I have always been passionate about reading classical anthropology—from Malinowski and Evans-Pritchard to Mead, Bateson, Turner, and Geertz. I often revisit their writings, especially as I grapple with the challenges of digital ethnography: deep immersion in a culture that is ephemeral, emergent, and frustratingly fast-paced. At times, I feel behind on the latest literature in the field. Nevertheless, I felt it was necessary to introduce some historical anthropological paradigms to provide context for our first meeting. For example, I highlighted core anthropological principles like *holism* and *historical particularism* as essential to conducting meaningful digital ethnographies. These principles remind us to avoid viewing technology as isolated from the rest of social life and structures. Instead, we must see technological practices as sociocultural and historically situated.

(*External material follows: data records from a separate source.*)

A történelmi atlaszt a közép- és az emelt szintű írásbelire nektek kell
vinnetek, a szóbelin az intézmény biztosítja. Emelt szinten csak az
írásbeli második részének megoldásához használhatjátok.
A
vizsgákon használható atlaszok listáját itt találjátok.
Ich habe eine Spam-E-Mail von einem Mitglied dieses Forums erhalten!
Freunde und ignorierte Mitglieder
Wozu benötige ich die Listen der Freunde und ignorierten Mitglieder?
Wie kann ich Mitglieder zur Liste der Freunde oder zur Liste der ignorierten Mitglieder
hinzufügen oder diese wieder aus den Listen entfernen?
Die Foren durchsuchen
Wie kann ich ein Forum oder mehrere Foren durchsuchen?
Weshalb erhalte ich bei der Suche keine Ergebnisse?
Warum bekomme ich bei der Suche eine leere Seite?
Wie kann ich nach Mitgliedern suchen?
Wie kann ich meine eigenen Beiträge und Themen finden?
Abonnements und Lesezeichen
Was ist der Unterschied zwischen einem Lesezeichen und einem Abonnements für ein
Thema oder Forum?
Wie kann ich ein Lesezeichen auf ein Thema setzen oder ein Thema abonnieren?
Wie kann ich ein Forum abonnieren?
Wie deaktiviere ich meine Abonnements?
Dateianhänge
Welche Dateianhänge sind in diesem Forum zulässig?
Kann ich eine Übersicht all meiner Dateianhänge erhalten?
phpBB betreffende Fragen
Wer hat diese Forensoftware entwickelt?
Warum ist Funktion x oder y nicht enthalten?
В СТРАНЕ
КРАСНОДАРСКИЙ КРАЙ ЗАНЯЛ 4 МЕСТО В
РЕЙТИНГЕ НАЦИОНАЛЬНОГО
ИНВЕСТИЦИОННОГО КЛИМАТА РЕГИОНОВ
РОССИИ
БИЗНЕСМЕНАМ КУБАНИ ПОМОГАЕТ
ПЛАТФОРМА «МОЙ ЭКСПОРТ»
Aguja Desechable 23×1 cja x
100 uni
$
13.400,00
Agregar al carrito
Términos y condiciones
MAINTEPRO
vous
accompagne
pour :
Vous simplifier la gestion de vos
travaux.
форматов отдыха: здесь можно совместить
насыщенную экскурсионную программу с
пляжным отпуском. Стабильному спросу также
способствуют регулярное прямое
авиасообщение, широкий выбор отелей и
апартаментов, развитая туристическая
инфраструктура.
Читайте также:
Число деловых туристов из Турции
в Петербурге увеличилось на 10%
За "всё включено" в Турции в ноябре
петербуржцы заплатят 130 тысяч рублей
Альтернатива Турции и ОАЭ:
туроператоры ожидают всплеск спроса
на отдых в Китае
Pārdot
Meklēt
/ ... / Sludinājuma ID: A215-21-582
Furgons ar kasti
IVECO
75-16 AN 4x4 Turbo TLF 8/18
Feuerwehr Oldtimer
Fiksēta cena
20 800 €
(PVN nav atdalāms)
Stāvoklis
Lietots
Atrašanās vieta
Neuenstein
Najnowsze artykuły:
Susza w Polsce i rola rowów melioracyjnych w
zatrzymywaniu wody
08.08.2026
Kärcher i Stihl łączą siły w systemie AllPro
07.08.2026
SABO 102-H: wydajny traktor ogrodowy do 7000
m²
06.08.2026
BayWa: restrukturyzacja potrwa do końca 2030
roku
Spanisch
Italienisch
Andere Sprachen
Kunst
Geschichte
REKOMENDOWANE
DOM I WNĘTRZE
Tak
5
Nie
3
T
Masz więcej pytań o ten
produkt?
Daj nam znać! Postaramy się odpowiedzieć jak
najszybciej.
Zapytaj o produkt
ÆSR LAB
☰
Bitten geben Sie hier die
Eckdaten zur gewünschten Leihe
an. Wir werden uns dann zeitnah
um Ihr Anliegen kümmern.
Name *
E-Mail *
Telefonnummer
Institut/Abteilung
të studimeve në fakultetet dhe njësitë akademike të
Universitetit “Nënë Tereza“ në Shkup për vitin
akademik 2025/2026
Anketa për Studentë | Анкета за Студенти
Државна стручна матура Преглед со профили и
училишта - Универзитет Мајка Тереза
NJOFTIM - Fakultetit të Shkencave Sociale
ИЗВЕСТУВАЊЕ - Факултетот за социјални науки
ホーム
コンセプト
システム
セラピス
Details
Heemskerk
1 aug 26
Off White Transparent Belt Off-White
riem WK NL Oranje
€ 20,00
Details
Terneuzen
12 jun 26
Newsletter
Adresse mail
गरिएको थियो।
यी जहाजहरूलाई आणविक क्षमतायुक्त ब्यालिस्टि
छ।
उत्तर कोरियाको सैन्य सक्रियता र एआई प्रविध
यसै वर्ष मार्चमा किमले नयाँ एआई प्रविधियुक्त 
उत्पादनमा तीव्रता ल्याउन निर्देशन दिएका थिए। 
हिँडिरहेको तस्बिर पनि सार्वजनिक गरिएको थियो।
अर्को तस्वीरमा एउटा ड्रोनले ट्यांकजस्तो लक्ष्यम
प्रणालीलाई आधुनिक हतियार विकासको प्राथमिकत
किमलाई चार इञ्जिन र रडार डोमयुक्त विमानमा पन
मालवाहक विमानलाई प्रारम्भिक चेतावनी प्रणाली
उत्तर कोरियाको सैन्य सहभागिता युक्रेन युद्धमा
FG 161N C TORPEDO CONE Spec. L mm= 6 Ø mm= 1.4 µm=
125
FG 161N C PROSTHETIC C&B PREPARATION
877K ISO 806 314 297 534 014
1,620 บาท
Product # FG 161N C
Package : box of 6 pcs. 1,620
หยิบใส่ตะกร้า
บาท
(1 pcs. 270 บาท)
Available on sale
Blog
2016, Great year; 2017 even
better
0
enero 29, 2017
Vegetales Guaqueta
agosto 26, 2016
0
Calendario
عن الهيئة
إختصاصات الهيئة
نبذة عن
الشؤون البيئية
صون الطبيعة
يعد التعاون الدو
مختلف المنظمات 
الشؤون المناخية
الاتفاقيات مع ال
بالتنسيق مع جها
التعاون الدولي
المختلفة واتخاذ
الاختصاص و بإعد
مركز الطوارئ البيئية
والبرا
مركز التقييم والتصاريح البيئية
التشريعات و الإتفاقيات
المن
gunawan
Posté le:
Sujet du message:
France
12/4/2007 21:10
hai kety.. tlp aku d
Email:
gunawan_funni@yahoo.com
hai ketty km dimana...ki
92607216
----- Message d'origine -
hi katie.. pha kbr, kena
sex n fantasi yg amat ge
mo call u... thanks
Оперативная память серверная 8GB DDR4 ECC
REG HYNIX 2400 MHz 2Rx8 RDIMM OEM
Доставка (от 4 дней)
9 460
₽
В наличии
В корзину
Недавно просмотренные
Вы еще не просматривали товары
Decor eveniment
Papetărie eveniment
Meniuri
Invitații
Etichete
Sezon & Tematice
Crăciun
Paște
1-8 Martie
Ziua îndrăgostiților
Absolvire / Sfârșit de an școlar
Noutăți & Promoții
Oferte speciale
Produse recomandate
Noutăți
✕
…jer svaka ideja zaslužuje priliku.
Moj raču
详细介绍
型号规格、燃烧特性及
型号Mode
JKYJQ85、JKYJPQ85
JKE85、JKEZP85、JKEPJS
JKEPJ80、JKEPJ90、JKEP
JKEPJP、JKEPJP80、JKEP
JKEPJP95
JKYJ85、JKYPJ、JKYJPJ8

Bringing “traditional” ethnography (whatever that means) into the first seminar discussion opened the door to several tensions that we wrestled with collectively. Below, I’ve listed some of the key points that stayed with me after Monday’s discussion and my subsequent review of the discussion board on Learn.
1. Authenticity in the Age of Digital Personas
– How do we verify identities when studying people online?
– What can we learn from Hasçelikler and the City—arguably Turkish Gen-Z’s answer to blurred reality TV—in reframing our need for authenticity as “scientists” against a backdrop of mediated life? After all, mediated life has rendered every border fluid since the beginning of humanity.
– A participant observation tip from a YouTube video of the Digital Ethnography Roundtable (from three years ago): “Be present enough to catch platform-specific inside jokes, but skeptical enough to spot performative curation.”
2. Ethnographic Fragility in the Face of Ephemerality
One participant raised an important question: How do we study movements like Iran’s #WomanLifeFreedom, a globalized movement born on Twitter? Such movements are not only surveilled and attacked by authoritarian governments but also fragmented by platform politics.
3. The Tech-Magic Paradox
A participant referenced Arthur C. Clarke’s famous idea: “Any sufficiently advanced technology is indistinguishable from magic.” This resonated with me, as it justified bringing Malinowski into the discussion. His analysis of spells mirrors how users might perceive TikTok’s opaque algorithms as mystical forces.
This initial discussion, despite being held online, set a promising tone for the semester. It reminded me why I love this field and why I believe in the power of collective intellectual engagement. I’m excited to see how our discussions evolve and what new insights emerge as we navigate the terrain of Digital Ethnography together. Let’s see where this journey takes us.